Since
the inception of the new Government, there have been a growing positivity amongst
the real estate Indian sector. The
builders are coming up with new projects hoping good returns from the
investments and new developments that has taken place.
Within
a time period of six months or so, the new Government shows new hopes for the
growth of the property market in India. Be it the residential or the commercial
segment, the Government has taken a toll to create new policies that are
two-pronged, providing better access to fund on the one hand as well as prolong
liquidity to the end-users strengthening affordability. These steps are aimed
to offer a balance to this sector of demand and supply in the near future.
Allowing
the foreign direct investments upto 100%, the Indian government has shown a
green signal to
The
Indian developers and encouraged them to come up with real estate projects. This
is applicable to the townships, commercial, housing as well as industrial
developments so as to boost the infrastructural activities in the nation. There
is a provision for reduction in area ranging from 50,000 sq.m. to 20,000 sq.m.

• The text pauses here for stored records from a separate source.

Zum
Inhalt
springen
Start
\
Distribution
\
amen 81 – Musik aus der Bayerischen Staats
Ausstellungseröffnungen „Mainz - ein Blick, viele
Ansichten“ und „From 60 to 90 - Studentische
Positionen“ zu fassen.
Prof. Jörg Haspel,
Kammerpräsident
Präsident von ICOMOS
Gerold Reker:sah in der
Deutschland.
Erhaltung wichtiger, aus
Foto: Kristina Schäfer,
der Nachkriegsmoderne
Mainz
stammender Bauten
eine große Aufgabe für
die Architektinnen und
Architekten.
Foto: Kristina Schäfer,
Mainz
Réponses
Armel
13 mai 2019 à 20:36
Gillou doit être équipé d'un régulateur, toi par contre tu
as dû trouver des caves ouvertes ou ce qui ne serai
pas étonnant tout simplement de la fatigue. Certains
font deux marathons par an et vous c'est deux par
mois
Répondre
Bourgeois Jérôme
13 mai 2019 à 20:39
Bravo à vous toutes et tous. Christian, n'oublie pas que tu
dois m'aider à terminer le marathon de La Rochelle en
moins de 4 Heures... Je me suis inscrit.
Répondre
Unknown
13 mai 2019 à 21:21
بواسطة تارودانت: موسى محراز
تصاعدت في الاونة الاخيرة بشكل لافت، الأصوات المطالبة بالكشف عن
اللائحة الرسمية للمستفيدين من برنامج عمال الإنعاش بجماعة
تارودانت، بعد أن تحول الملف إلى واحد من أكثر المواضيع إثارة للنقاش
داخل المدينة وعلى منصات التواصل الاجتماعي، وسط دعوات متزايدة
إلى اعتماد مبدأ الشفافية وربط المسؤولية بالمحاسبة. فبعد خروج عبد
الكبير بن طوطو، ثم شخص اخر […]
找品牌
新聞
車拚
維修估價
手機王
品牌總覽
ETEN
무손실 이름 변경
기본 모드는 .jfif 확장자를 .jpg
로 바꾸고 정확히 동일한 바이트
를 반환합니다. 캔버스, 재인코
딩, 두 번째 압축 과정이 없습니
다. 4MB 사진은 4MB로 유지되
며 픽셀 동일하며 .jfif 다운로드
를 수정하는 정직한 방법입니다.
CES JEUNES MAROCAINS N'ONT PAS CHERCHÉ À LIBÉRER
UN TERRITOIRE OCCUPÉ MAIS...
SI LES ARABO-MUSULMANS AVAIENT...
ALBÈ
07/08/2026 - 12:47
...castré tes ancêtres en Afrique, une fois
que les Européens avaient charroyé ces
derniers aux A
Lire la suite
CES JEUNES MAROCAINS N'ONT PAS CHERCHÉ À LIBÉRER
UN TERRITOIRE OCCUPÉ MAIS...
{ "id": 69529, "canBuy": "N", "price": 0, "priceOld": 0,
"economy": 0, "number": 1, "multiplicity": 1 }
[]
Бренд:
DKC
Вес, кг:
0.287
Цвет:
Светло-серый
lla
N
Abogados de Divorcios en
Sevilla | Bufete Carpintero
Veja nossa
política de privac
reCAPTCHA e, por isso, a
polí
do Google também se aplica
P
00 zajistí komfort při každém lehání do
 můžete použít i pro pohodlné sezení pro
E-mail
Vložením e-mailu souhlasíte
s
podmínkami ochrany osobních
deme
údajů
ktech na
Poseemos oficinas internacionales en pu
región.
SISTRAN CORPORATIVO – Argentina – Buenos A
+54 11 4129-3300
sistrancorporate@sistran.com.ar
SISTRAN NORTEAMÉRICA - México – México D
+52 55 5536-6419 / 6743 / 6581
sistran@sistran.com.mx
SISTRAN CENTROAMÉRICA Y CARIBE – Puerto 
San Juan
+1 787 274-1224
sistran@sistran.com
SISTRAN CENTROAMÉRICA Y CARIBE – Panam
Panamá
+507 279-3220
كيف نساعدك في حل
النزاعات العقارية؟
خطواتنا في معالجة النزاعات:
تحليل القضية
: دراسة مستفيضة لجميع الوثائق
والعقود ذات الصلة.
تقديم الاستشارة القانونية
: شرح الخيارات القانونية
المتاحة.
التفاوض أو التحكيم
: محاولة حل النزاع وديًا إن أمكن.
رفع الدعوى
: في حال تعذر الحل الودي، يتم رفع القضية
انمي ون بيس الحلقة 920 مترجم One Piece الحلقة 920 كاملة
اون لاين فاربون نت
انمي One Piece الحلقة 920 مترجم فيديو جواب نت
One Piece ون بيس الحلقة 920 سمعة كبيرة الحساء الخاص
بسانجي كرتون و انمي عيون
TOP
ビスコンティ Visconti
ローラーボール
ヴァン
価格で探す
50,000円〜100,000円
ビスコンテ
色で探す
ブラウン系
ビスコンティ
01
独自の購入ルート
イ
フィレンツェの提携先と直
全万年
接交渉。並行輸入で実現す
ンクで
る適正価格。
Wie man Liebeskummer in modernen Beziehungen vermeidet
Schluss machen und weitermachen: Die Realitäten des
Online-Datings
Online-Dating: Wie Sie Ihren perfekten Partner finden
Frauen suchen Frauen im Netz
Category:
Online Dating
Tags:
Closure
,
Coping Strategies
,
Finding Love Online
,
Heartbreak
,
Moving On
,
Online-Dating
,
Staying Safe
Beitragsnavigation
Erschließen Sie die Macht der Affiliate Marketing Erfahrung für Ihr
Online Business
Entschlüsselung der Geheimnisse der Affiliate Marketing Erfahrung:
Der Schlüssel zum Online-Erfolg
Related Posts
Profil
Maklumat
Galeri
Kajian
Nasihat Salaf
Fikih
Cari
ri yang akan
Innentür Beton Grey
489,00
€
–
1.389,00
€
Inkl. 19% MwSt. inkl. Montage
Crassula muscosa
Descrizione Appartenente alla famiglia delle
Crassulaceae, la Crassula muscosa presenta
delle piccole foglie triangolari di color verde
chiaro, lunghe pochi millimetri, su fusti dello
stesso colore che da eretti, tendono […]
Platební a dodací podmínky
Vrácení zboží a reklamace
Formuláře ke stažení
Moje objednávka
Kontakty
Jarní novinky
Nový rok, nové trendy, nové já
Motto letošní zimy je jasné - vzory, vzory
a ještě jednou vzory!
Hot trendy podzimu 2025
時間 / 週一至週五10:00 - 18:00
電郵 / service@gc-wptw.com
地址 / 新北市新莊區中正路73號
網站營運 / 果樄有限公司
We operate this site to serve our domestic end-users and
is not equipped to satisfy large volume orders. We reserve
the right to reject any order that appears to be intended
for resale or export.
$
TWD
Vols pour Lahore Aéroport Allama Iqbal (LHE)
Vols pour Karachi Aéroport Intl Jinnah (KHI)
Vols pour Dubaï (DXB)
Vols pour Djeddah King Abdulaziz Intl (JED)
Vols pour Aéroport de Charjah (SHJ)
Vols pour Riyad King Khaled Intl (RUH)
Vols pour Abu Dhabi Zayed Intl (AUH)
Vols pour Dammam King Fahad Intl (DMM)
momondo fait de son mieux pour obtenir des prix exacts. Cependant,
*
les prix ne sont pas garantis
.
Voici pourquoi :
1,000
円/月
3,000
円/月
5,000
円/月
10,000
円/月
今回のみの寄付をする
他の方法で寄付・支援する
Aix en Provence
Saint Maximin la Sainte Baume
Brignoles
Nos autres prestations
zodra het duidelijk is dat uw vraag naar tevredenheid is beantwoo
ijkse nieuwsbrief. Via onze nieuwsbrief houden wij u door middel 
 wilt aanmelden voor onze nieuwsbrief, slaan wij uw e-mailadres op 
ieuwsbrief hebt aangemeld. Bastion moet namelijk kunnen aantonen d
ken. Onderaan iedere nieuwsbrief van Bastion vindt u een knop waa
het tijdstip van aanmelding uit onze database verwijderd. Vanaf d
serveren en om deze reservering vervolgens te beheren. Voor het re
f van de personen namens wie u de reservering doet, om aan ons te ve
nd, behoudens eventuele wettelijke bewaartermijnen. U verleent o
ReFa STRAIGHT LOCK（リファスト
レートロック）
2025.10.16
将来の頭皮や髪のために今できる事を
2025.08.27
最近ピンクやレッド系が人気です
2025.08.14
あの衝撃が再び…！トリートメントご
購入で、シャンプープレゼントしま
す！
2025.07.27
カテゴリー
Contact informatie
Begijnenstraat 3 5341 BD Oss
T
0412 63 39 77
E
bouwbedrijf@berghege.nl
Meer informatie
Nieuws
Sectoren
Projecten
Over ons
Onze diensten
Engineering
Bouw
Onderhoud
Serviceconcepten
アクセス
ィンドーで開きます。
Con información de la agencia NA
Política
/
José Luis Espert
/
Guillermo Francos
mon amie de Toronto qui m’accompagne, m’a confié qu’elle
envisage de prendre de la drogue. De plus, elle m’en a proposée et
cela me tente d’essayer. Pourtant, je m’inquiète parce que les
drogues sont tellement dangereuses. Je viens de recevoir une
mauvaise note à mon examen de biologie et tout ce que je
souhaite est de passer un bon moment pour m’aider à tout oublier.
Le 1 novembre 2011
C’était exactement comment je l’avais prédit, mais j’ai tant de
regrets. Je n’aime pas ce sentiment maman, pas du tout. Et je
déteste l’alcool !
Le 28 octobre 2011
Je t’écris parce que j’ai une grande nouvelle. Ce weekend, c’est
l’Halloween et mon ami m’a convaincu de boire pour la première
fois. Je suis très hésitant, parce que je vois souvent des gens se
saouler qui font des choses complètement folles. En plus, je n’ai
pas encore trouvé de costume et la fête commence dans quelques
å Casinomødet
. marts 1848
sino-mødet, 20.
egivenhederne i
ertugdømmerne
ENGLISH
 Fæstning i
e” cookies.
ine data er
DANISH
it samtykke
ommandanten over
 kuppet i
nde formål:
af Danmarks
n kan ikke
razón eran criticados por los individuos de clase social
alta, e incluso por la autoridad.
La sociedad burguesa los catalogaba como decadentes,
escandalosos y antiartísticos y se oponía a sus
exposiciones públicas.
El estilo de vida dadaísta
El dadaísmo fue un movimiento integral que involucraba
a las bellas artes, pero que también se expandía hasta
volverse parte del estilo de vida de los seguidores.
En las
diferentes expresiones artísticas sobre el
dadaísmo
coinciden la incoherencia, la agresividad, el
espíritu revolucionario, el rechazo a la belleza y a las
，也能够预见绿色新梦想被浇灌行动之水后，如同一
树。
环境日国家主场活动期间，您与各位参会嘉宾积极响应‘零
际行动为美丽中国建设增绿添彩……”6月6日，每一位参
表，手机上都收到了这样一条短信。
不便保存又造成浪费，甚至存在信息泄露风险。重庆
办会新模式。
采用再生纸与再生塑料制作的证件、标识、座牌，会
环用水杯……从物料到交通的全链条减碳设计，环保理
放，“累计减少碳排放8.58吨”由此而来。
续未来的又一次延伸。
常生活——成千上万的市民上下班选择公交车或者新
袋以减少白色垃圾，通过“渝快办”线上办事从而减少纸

as well as reduction in minimal capitalisation for the FDI investment from $5
million to $10 million. It helps boosting urbanisation, particularly in th tier-2
and tier-3 localities, which are struggling to get bigger projects.
Remarkably,
the government has been encouraging investments from the Person of Indian
Origin (PIO) and Non-Resident Indian (NRI) communities. Developments such as
REITs shall open new channels for both the residential and infrastructural or
commercial sectors. All of these measures lead to rise the confidence of
developers, investors and end users. It is expected to change the way 2015 is
perceived for the sector dealing in property in India. This will definately create
a better an environment for growth for the real estate, supported by a stronger
economy as well as a better consumer or end-user confidence. Some of the
localities that are already experiencing this growth are:
- Chennai
- Pune
- Kolkata
Chennai
Navalur
is also among those regions which give higher rental rental as the workforce
don’t mind paying rent on a bit higher side, as it is close to their
workplace and helps them to maintain a
balance between their professional and personal life. Hence Sholinganallur, Thoraipakkam and Navalur are
worth exploring as good investment options for those buyers who look for
long-term results in terms of rent.
Moreover,
the region is growing infrastructure development and employment opportunities
are another reason for the rise in property value terms of resale as well as
for renting purposes.
Pune
When
it comes to luxury projects in Pune, they are defined to have units which
measure more than 3500 sq. ft. and are in addresses that signify prestige and
status. The prices per square feet of such properties are more than Rs 12,000.
The top three localities in Pune that are buzzing with the residential projects
are: Koregaon Park, Kalyani Nagar and Baner. The large numbers of ITeS-BPO and
IT companies have completely changed the shape of the property market of the
area. High quality residential property options have come up in the city all
over.
Kolkata
The
top four suburbs on which home builders such as Godrej and Unitech are
concentrating on are:
- Rajarhat-New Town
- BT Road
- Tollygunge
- VIP Road
Numerous
schools, hospitals and shopping zones are in the vicinity of the area. There
are various options for those who are looking to invest in property in India.